13. There are ways to avoid this question, to set it aside as if it had not been asked or as if it has only been asked rhetorically—which is to say, as if its answer was already contained in clauses of various UN conventions, or the question itself merely polemical. This is what Mares, an ABC journalist, more or less does in Borderlines: Australia’s Treatment of Refugees and Asylum Seekers (2001). Borderlines is certainly worth reading for its dismantling of the slogans of ‘queue-jumper’, ‘bogus’ and ‘illegal immigrant’. But its eventual limits are established by its avoidance of the question—where are human rights?—from the start. The book begins with reports of the hunger strike at Curtin in February 2000, which includes this: “men would rise from the crowd to speak, to rouse protesters with the chant ‘Where are human rights? Where is freedom? We want freedom” (2001:10). Overall, Mares fascination with another aspect of this protest (that several of those who went on a hunger strike sewed their lips together), and with coming to terms with the media’s response to this, overwhelms his (and potentially the readers’) attention. What Mares implicitly depicts as an act of self-muzzling was perhaps rather an attempt, however futile, to deter the force-feedings that were a routine response to determined hunger strikers in the past—a decision, in other words, that death was preferable to internment. Indeed, given that the detainees did communicate their demands and their questions, Mares interpretation of the protest implicitly serves to reconstruct it as an enigma, whose explanation inspires the journey that is Borderlines.
14. But it is a journey whose limits were already signalled by setting the question of human rights aside, and which re-appear later, when Mares admits with obvious discomfort that he finds it difficult to not assert limits to human rights, and to do so at some arbitrary and unexamined numerical point. His comments are worth noting: “the minister laughs. He knows he has found the weak point in my position—a loose end that cannot be neatly tucked away. … But where would I, as a heart-on-sleeve liberal, draw the line on people seeking asylum in Australia? … I am forced to confront the fact that the imagery of waves and floods does not simply wash past and leave me untouched; deep down I share some of the popular fear of invasion, if only on a subliminal, irrational level.” He avoids the chance to explore this fear because he consoles himself with the thought that the prospect of tens of thousands of asylum seekers is “abstract and irrelevant” (2001:151). Had he accompanied the question of ‘Where are human rights?’, he might instead have asked himself (and the reader) whether, if Queensland was steeped in famine for a decade, for instance, would he still have had invasion nightmares when Queenslanders began making their way south. Does the recent rural-to-urban wave of migration that has been occurring in Australia conjure up the idea of a flood?

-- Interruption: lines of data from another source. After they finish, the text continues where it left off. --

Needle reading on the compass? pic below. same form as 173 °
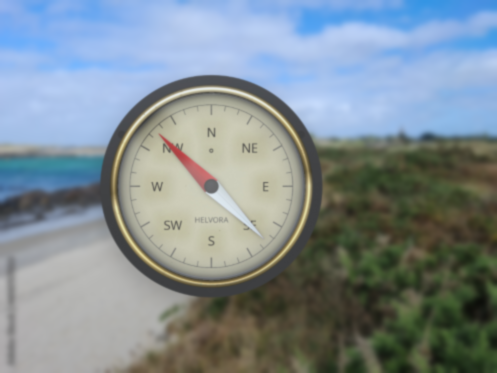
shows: 315 °
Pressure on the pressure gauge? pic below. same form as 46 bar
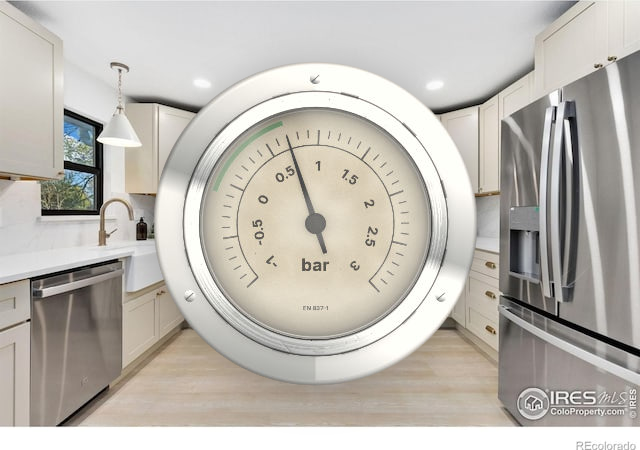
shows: 0.7 bar
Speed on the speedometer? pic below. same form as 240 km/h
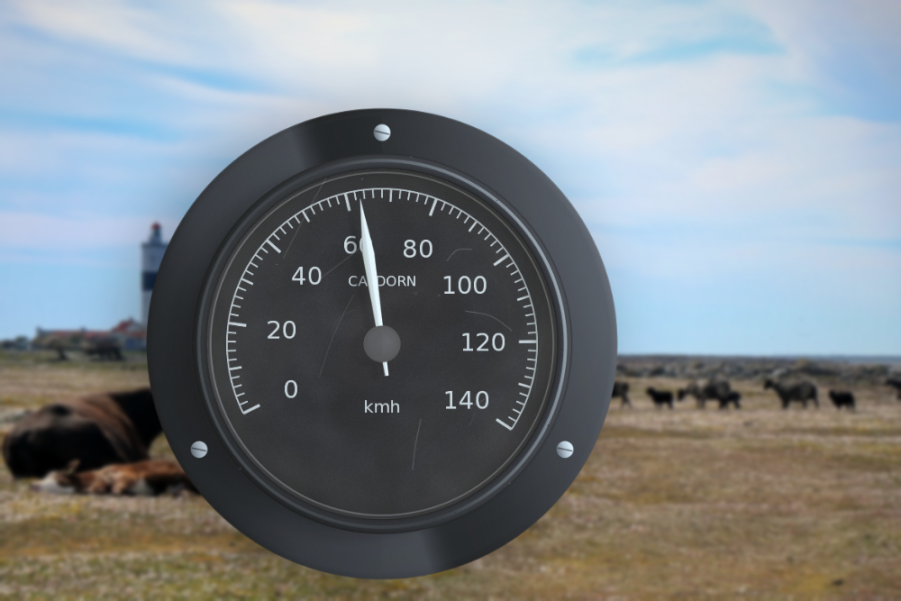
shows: 63 km/h
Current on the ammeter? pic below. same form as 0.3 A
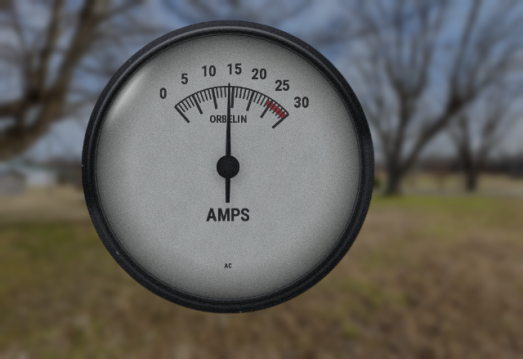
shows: 14 A
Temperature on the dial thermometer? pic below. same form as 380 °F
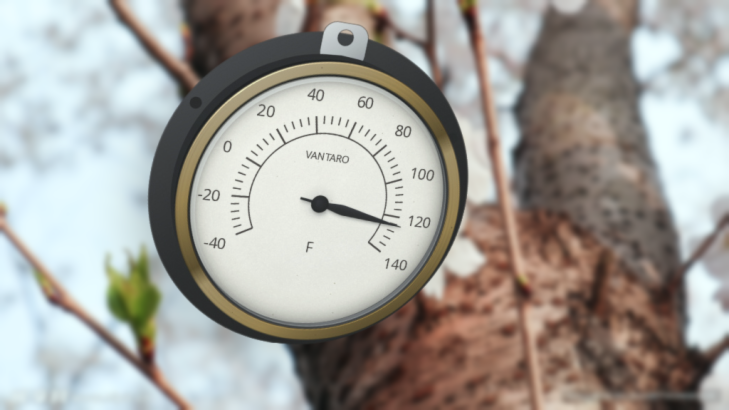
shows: 124 °F
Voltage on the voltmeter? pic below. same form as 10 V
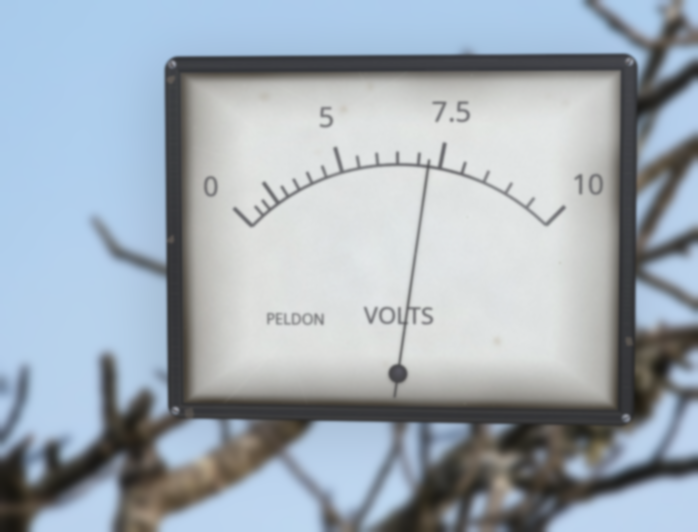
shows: 7.25 V
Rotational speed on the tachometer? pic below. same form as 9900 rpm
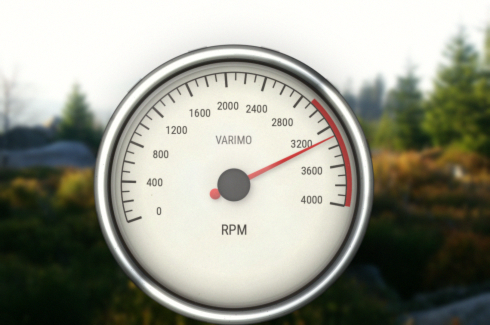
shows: 3300 rpm
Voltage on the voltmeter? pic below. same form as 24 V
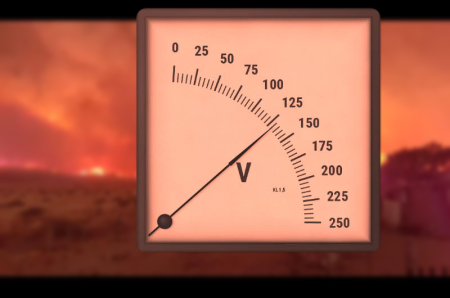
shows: 130 V
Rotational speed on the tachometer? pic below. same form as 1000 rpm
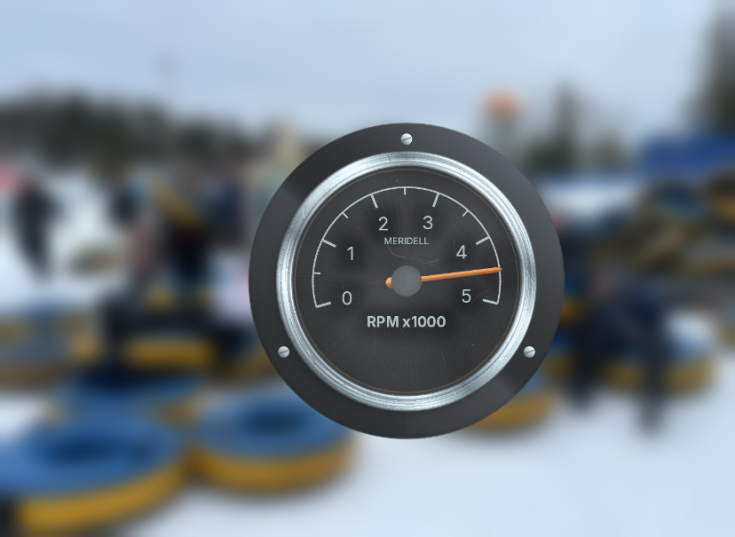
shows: 4500 rpm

Who do we include in ‘we’, in our idea of who is human and who is not?
15. One asylum seeker detained at Villawood has eloquently said, “If I knew that they (Australians) were so inhuman and did not value a human being, I would never have come” (Reuters, 2001). This person tells us where human rights are: in one’s ability to recognise the humanity in another, without the demand that they look, speak, act like us, and more importantly, without delegating this ability to recognise another’s humanity away to transcendental authorities whose structures presuppose alienation. Whether God or the law—or indeed capital—are decreed as sovereign, in each case this sovereignty consists not in the recognition of universal human rights but in the stipulation of who has the right to be regarded as human, and who has not. In this way, there is always a space created for those who are excluded from the community and from definitions of humanity: non-citizen, non-believer and the uncommodifiable. So, the troubling answer to the question ‘where are human rights?’ is this: we kept company with humanity only once, on the day of its internment.